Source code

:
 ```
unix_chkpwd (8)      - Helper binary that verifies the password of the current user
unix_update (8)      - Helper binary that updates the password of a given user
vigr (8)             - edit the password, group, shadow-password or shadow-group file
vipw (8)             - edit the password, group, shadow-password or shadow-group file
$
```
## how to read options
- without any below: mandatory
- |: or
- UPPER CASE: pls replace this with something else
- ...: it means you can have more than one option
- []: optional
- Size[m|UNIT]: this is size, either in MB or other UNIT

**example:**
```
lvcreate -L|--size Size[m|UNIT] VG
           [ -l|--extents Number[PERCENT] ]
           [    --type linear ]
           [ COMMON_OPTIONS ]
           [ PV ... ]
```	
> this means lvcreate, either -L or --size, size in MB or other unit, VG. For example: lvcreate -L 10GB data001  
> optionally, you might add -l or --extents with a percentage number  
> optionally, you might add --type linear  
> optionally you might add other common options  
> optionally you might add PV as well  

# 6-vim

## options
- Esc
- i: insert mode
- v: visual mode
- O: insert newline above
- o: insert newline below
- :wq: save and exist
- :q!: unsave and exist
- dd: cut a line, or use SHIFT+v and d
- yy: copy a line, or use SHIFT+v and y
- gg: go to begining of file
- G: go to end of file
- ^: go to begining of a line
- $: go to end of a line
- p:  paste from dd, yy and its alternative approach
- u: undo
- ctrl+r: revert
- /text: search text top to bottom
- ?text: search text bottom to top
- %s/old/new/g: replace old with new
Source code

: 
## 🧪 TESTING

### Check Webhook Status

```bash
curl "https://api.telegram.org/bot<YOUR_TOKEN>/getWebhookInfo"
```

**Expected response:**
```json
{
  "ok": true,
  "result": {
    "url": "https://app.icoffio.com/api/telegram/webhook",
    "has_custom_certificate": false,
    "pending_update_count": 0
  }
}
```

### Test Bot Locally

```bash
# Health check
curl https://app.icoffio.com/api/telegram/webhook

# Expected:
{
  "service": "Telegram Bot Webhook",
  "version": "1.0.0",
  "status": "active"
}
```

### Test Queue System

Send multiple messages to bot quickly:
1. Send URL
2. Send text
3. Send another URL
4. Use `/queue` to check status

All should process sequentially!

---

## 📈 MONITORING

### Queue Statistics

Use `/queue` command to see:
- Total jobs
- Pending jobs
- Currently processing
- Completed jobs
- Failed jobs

══════════

Assigned task:
Tell me how many lines of the records include the word "that", and say nothing else.

Response to this exercise:
2